### DATA TO EXAMINE
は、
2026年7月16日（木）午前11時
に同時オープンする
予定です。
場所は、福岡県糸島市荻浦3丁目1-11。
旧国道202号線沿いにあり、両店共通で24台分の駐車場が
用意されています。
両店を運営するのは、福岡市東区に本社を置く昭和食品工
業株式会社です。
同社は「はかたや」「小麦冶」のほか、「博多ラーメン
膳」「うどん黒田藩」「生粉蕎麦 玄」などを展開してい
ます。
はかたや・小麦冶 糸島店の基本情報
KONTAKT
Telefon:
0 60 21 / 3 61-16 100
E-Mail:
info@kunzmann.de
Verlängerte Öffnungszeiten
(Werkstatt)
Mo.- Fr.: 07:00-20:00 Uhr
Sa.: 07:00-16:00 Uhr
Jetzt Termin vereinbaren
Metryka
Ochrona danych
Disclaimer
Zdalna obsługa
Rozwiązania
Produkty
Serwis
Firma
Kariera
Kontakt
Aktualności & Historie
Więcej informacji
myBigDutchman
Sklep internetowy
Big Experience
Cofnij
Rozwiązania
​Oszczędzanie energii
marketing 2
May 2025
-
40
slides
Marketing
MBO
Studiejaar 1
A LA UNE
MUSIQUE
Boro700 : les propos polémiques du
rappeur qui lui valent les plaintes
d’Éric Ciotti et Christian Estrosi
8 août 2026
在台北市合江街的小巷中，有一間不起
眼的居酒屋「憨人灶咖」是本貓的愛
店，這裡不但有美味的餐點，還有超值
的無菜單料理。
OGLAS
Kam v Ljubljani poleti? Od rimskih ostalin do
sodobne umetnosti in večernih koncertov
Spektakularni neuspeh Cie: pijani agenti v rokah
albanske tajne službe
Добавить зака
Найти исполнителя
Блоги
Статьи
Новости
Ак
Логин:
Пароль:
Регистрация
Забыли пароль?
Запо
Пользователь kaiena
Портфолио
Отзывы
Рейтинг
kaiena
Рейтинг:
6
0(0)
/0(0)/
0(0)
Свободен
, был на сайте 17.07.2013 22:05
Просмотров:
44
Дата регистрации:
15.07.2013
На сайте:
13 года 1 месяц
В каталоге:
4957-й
######
◆ **EXERCISE DETAILS**
Transcribe every line of the listing above, keeping each one's wording, spelling, punctuation and order unchanged.

◆ **ANSWER SECTION**
は、
2026年7月16日（木）午前11時
に同時オープンする
予定です。
場所は、福岡県糸島市荻浦3丁目1-11。
旧国道202号線沿いにあり、両店共通で24台分の駐車場が
用意されています。
両店を運営するのは、福岡市東区に本社を置く昭和食品工
業株式会社です。
同社は「はかたや」「小麦冶」のほか、「博多ラーメン
膳」「うどん黒田藩」「生粉蕎麦 玄」などを展開してい
ます。
はかたや・小麦冶 糸島店の基本情報
KONTAKT
Telefon:
0 60 21 / 3 61-16 100
E-Mail:
info@kunzmann.de
Verlängerte Öffnungszeiten
(Werkstatt)
Mo.- Fr.: 07:00-20:00 Uhr
Sa.: 07:00-16:00 Uhr
Jetzt Termin vereinbaren
Metryka
Ochrona danych
Disclaimer
Zdalna obsługa
Rozwiązania
Produkty
Serwis
Firma
Kariera
Kontakt
Aktualności & Historie
Więcej informacji
myBigDutchman
Sklep internetowy
Big Experience
Cofnij
Rozwiązania
​Oszczędzanie energii
marketing 2
May 2025
-
40
slides
Marketing
MBO
Studiejaar 1
A LA UNE
MUSIQUE
Boro700 : les propos polémiques du
rappeur qui lui valent les plaintes
d’Éric Ciotti et Christian Estrosi
8 août 2026
在台北市合江街的小巷中，有一間不起
眼的居酒屋「憨人灶咖」是本貓的愛
店，這裡不但有美味的餐點，還有超值
的無菜單料理。
OGLAS
Kam v Ljubljani poleti? Od rimskih ostalin do
sodobne umetnosti in večernih koncertov
Spektakularni neuspeh Cie: pijani agenti v rokah
albanske tajne službe
Добавить зака
Найти исполнителя
Блоги
Статьи
Новости
Ак
Логин:
Пароль:
Регистрация
Забыли пароль?
Запо
Пользователь kaiena
Портфолио
Отзывы
Рейтинг
kaiena
Рейтинг:
6
0(0)
/0(0)/
0(0)
Свободен
, был на сайте 17.07.2013 22:05
Просмотров:
44
Дата регистрации:
15.07.2013
На сайте:
13 года 1 месяц
В каталоге:
4957-й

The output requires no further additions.